Le fait que la NSA et les agences de renseignement en général puissent, impunément, fouler aux pieds les plus élémentaires principes de la liberté et de la démocratie, que les lanceurs d’alertes soient, de par le monde, intimidés et pourchassés malgré leur évidente nécessite – d’un point de vue démocratique du moins – à tel point qu’un gouvernement français supposément progressiste (ah ah ah) qui se rend compte, grâce à Snowden, qu’il est surveillé illégalement, ose quand même refuser le survol de son territoire à l’avion présidentiel équatorien au motif que Snowden serait peut-être à bord…. Il n’y a pas de justification logique à un tel comportement autre que la corruption: les élites mondiales sont au courant de ce petit jeu, y participent, et visent toutes le même but: un monde orwellien, une population virtuellement incarcérée et muselée leur garantissant l’accès à un pouvoir total.

Mais le pire n’est pas l’inclinaison totalitaire des élites – après tout, c’est dans leurs gènes et le système des institutions, la séparation des pouvoirs furent inventés pour juguler ce tropisme naturel.

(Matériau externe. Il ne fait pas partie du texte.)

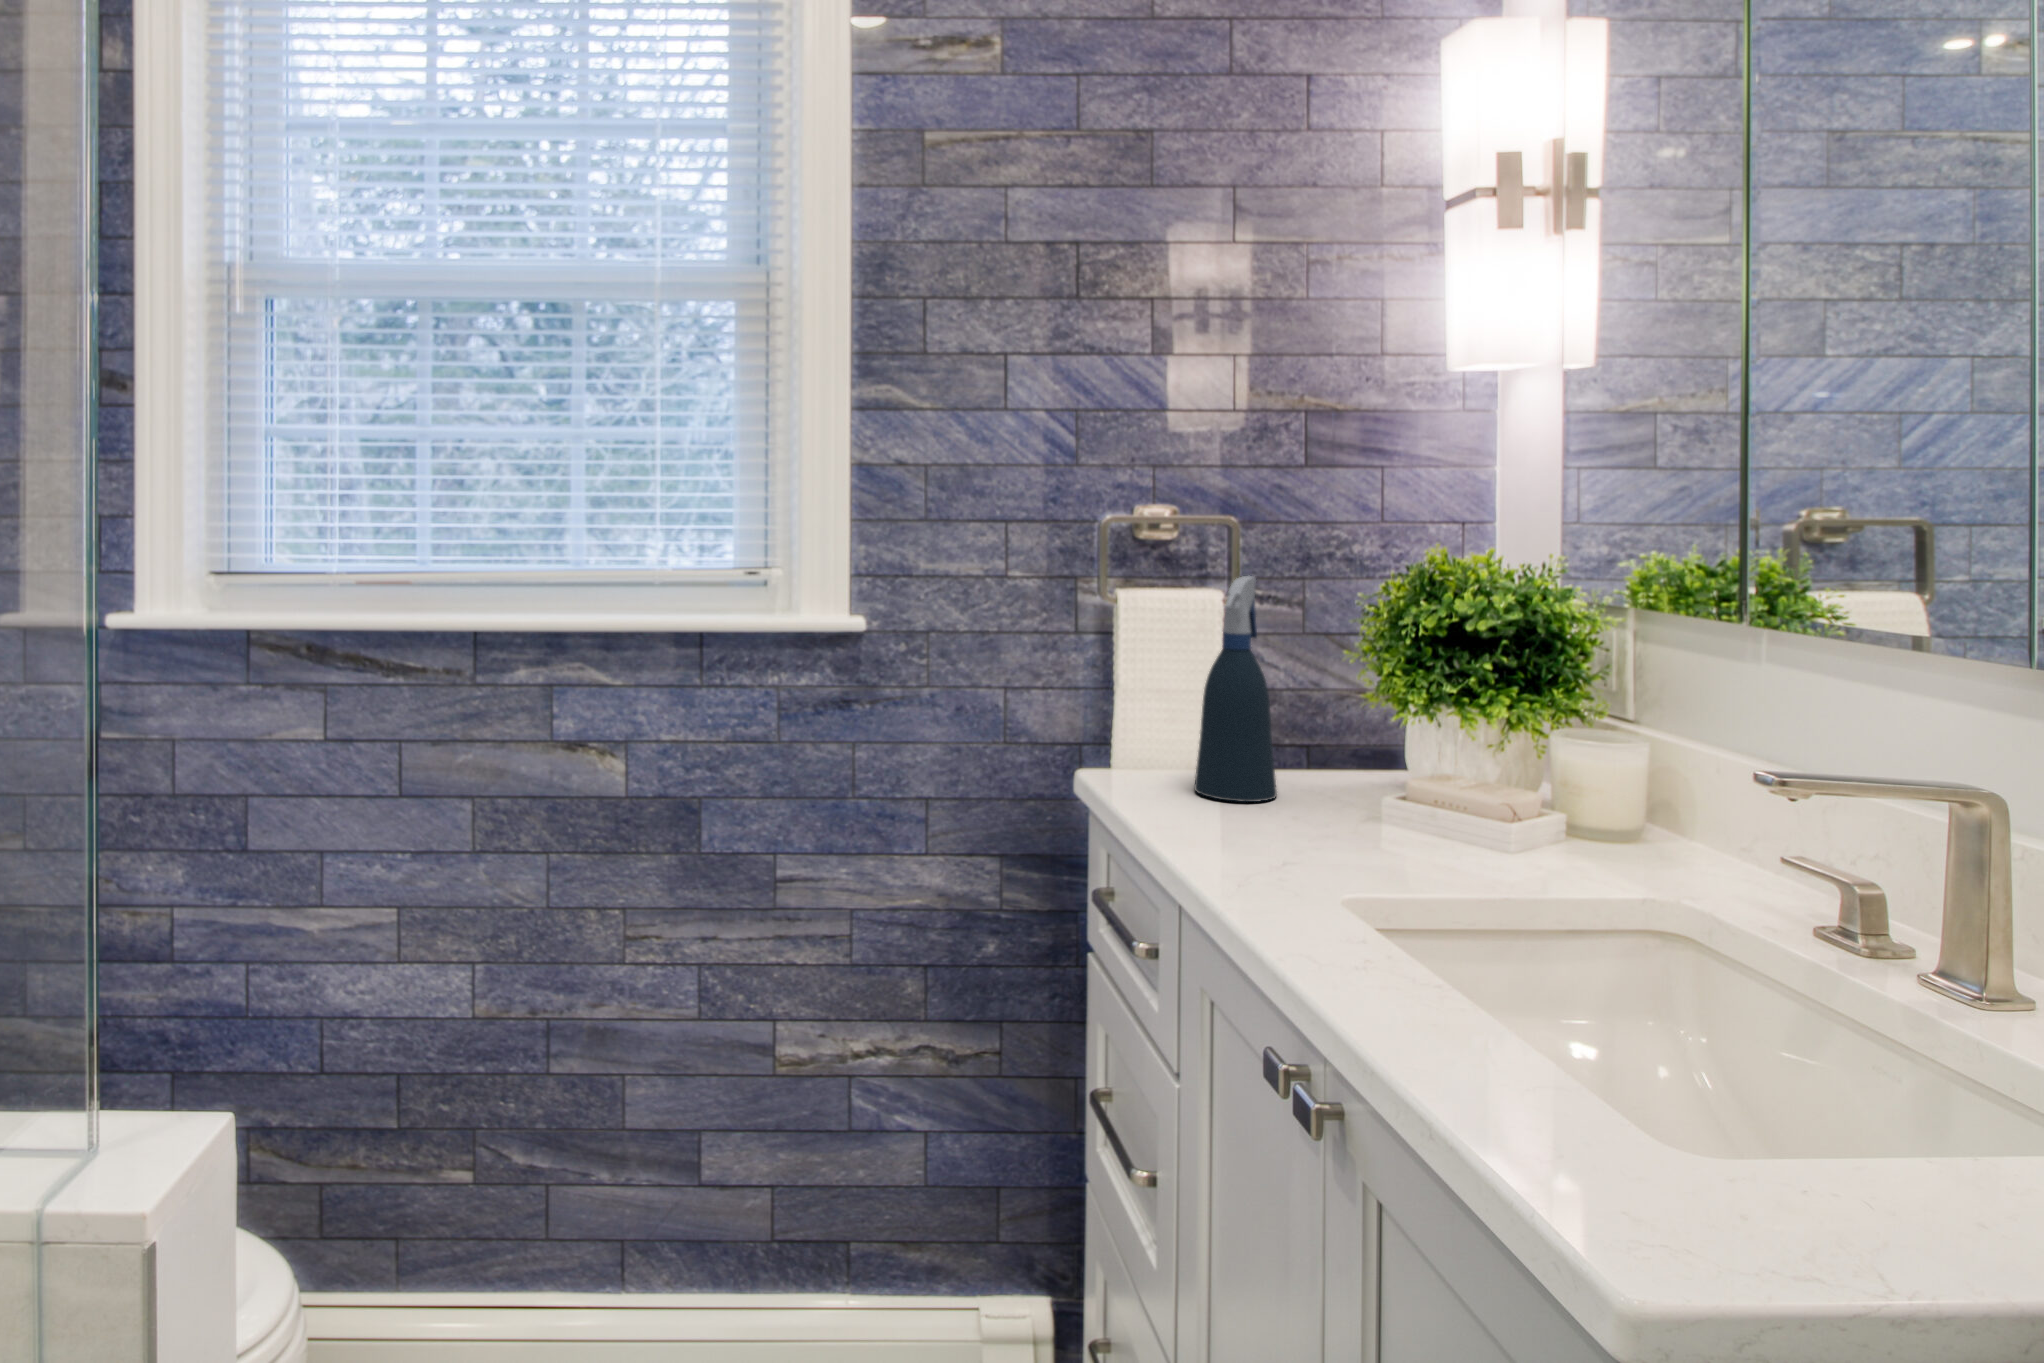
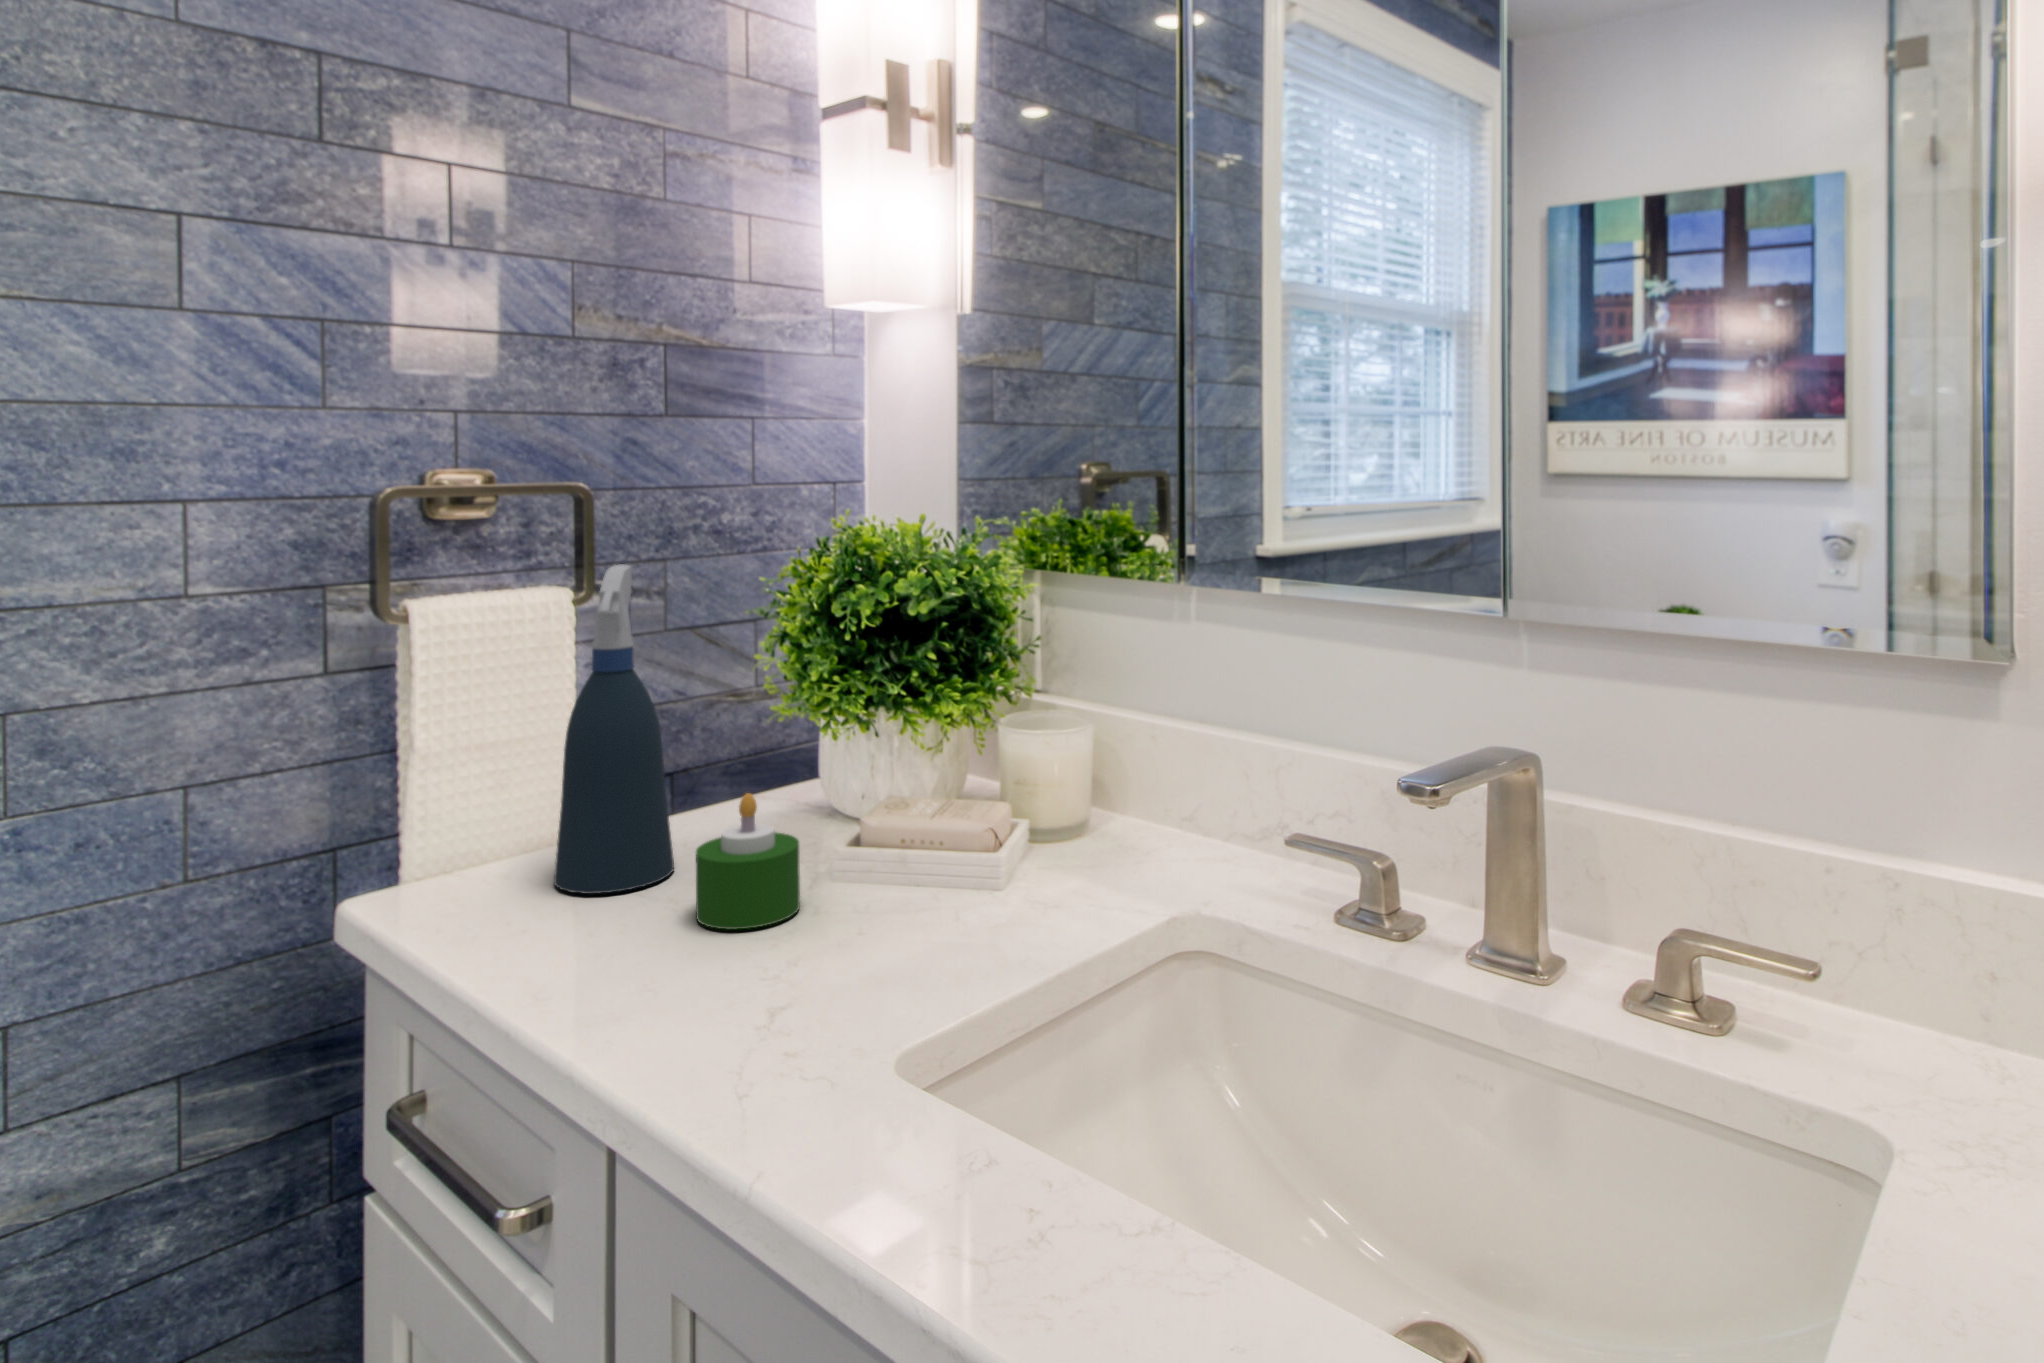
candle: none [1274,743,1351,837] -> present [696,793,800,929]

Non, comme le disait Albert Jacquard: le pire, les vraies putes dans cette histoire, ce sont les gens normaux qui participent à l’avènement d’un monde carcéral contre de l’argent. Qu’ils soient technocrates, ingénieurs, flics, juristes ou soldats (j’en passe), le fait de participer sciemment à cette entreprise au motif d’en retirer un salaire les range au niveau des salauds chassant résistants et juifs au service de la Gestapo, dans un monde plus si lointain que cela.